Fuq! Fuq! Fuq! :mad2:


----------



## Cajon (Nov 1, 2012)

Hero mode activated. :sigh:


----------



## Wilt_The_Stilt (Jun 7, 2002)

Metta gets blown by and then Kobe takes a terrible shot.


----------



## Basel (Mar 31, 2005)

*Sigh*

I don't know what to say anymore.


----------



## Wilt_The_Stilt (Jun 7, 2002)

Wow Harden is just blowing by Metta.


----------



## Cajon (Nov 1, 2012)

Where's Pau when you need someone to blame? llullz


----------



## Adam (Jan 28, 2003)

Why did Howard spike that block into the third row? He could have just kept it in bounds. Houston scored on that play.


----------



## jazzy1 (Jul 16, 2002)

Joey crawford is a shitheadn we are a bad team plain and simple another 4th quarter collapse we have all the hallmarks their bench has destroyed us.


----------



## Cajon (Nov 1, 2012)

Wow!


----------



## Cajon (Nov 1, 2012)

What a rebound by Duhon. :drool:


----------



## jazzy1 (Jul 16, 2002)

wow great rebound by Duhon incredibly we still got a chance great 3 by Kobe


----------



## Wilt_The_Stilt (Jun 7, 2002)

Let's see if Pringles can draw something up or just has Kobe iso.


----------



## Cajon (Nov 1, 2012)

Nooooooooo!


----------



## Wilt_The_Stilt (Jun 7, 2002)

Maybe Kobe should put on his big boy pants and play team ball instead of jacking shots.


----------



## jazzy1 (Jul 16, 2002)

I don't know Kobe was open but shoulda went for 2 Metta rebounds and instead of going straight up fades. damn a stupid ass loss just a terrible loss.


----------



## Jamel Irief (May 19, 2002)

Most painful loss of the year 


Sent from my iPhone using Verticalsports.com Free App


----------



## jazzy1 (Jul 16, 2002)

Wilt_The_Stilt said:


> Maybe Kobe should put on his big boy pants and play team ball instead of jacking shots.


who should he have passed it to. we don't have any ****ing shooters and its not like Dantoni woulda put Meeks on the floor to draw up a misdirection play.


----------



## Jamel Irief (May 19, 2002)

Ok I have to ask... Wtf metta? Did he think we needed a 3 start to turn around... and then realized a layup could tie it?

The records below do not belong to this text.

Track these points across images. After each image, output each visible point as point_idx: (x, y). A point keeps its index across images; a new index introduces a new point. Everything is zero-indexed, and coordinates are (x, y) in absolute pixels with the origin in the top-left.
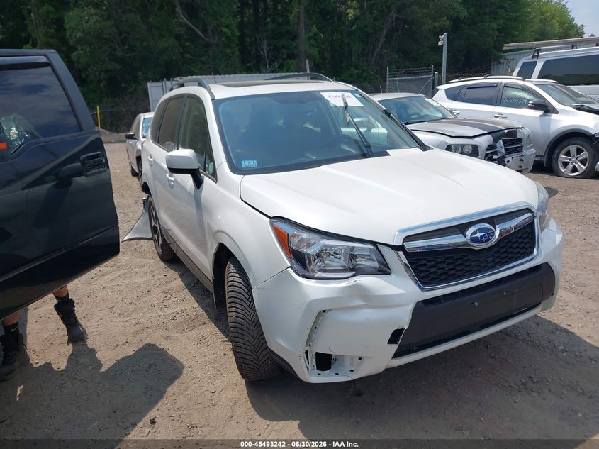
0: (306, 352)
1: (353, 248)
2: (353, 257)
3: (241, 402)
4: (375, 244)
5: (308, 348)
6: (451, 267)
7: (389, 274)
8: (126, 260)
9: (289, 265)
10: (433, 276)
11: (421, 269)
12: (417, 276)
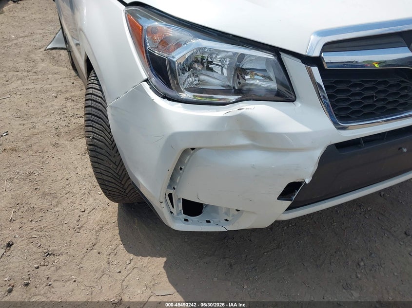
0: (170, 196)
1: (242, 56)
2: (240, 72)
3: (108, 227)
4: (276, 51)
5: (171, 191)
6: (382, 96)
7: (293, 101)
8: (43, 67)
9: (145, 77)
10: (355, 108)
11: (339, 97)
12: (333, 106)
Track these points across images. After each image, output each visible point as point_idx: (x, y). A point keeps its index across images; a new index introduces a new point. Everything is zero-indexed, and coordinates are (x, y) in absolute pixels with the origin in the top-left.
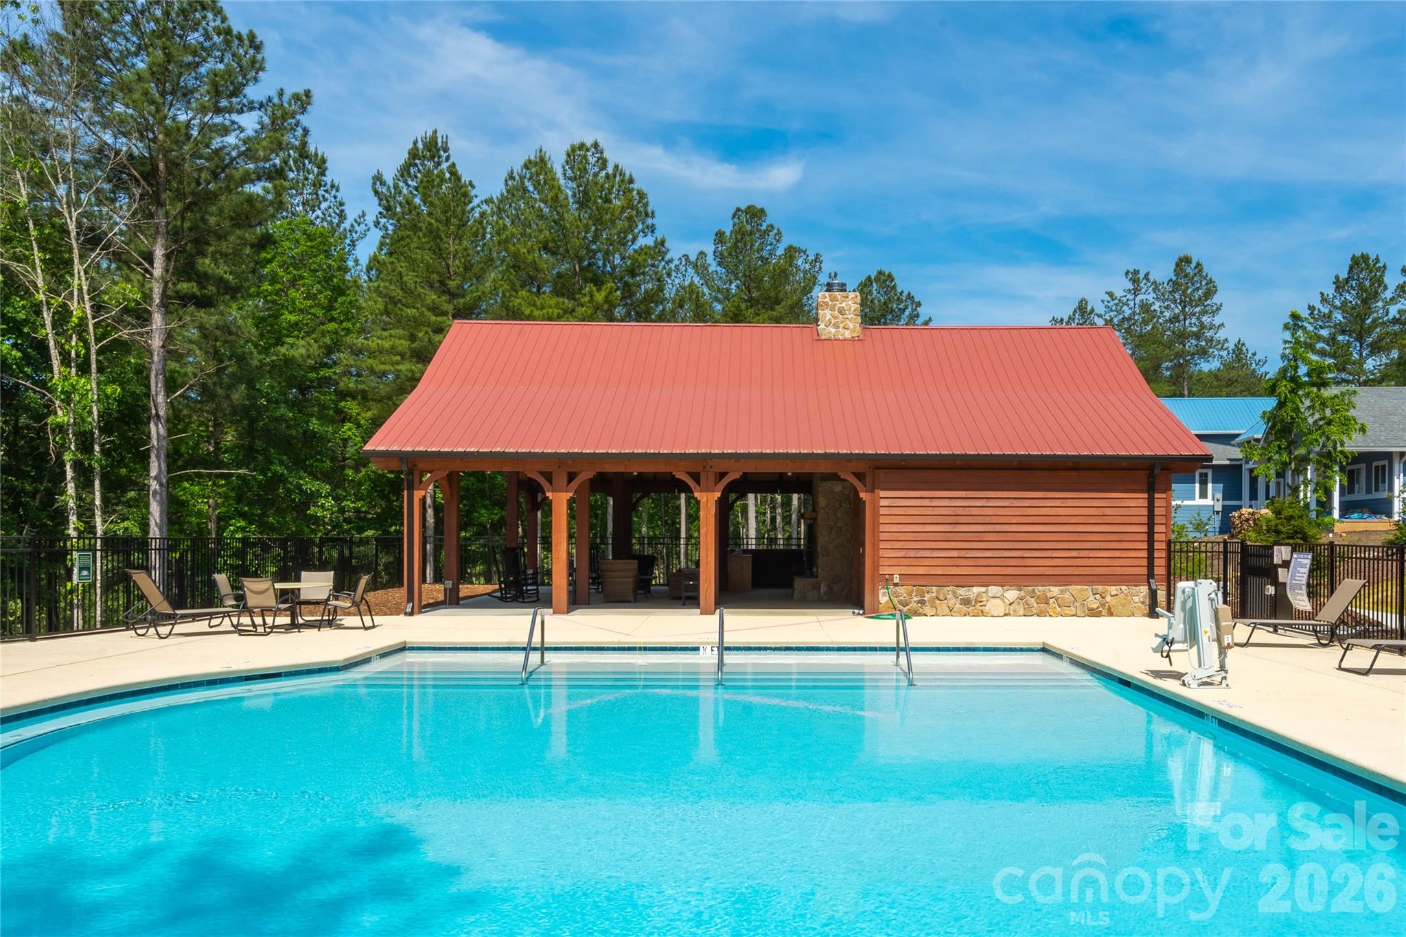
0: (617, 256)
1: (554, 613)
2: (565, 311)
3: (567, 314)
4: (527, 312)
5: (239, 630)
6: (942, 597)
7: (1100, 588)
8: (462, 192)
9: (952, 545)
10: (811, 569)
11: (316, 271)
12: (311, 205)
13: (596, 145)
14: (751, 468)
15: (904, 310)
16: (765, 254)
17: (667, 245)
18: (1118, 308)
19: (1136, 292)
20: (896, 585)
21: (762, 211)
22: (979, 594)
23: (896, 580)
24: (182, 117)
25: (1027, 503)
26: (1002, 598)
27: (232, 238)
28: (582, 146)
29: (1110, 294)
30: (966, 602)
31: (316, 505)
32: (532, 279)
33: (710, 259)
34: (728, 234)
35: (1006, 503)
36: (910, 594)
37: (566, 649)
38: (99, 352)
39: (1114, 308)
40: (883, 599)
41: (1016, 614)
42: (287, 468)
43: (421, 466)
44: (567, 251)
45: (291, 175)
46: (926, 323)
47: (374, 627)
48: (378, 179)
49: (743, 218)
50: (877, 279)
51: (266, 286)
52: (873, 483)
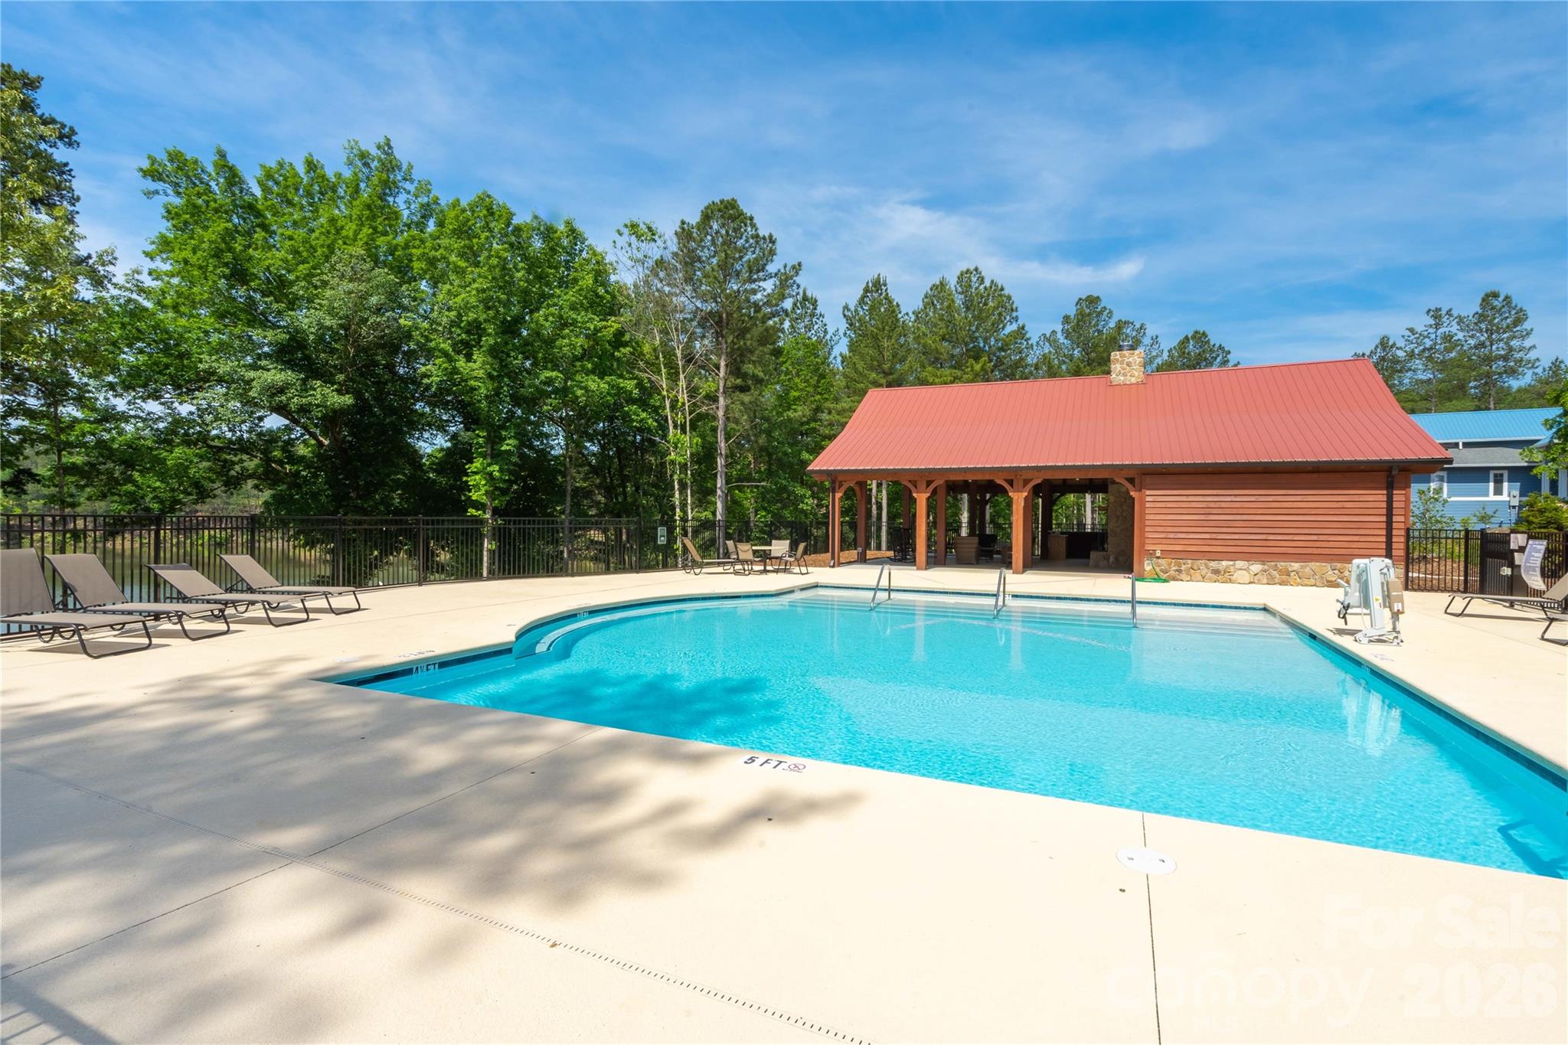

Sent from my iPhone using Verticalsports.com Free App


----------



## Wilt_The_Stilt (Jun 7, 2002)

jazzy1 said:


> who should he have passed it to. we don't have any ****ing shooters and its not like Dantoni woulda put Meeks on the floor to draw up a misdirection play.


It's not just one play. Kobe's iq seems to drop 20 points at the end of games.


----------



## Jamel Irief (May 19, 2002)

Wilt_The_Stilt said:


> Maybe Kobe should put on his big boy pants and play team ball instead of jacking shots.


If you are talking about the last two shots I'm fine with them. Ill take Kobe contested shots in the final seconds over some players being open. You saw what metta did. 


Sent from my iPhone using Verticalsports.com Free App


----------



## Wilt_The_Stilt (Jun 7, 2002)

Jamel Irief said:


> If you are talking about the last two shots I'm fine with them. Ill take Kobe contested shots in the final seconds over some players being open. You saw what metta did.
> 
> 
> Sent from my iPhone using Verticalsports.com Free App


The one at the rim I am fine with. The one I was thinking about was the one where he dribbled out the shot clock and then put up a running mid range shot which led to a Harden fast break.


----------



## Cajon (Nov 1, 2012)

Worthy and Horry telling the truth.


----------



## King Sancho Fantastic (Jul 19, 2005)

****ing pathetic...


----------



## Luke (Dec 7, 2008)

Awful awful awful. This team sucks.

I can't wait until Nash gets back, I'll still stand by my statement that we'll be fine by christmas but damn are we pathetic as of today.


----------



## DaRizzle (May 22, 2007)

Time Warner Cable curse....that company is evil enough for that to be true

**** you Lakers


----------



## elcap15 (Aug 8, 2006)

Just another pathetic loss. These guys are playing like they expect to be handed wins. Its sad.

Kobe went full hero ball last night. We saw some flashes before but this was the first time we have seen full blown Kobe mode. Kobe took as many shots as the rest of the starters combined. Another interesting stat: Lakers are 1-7 when Kobe scores 30+ and 7-3 when he scores less than 30.


----------



## Luke (Dec 7, 2008)

Not supporting Kobe chucking, but in some of those games he's been forced to because the rest of the team is playing passively.


----------



## DaRizzle (May 22, 2007)

http://www.youtube.com/watch?feature=player_embedded&v=lTeZ6elLcow

lol....sigh


----------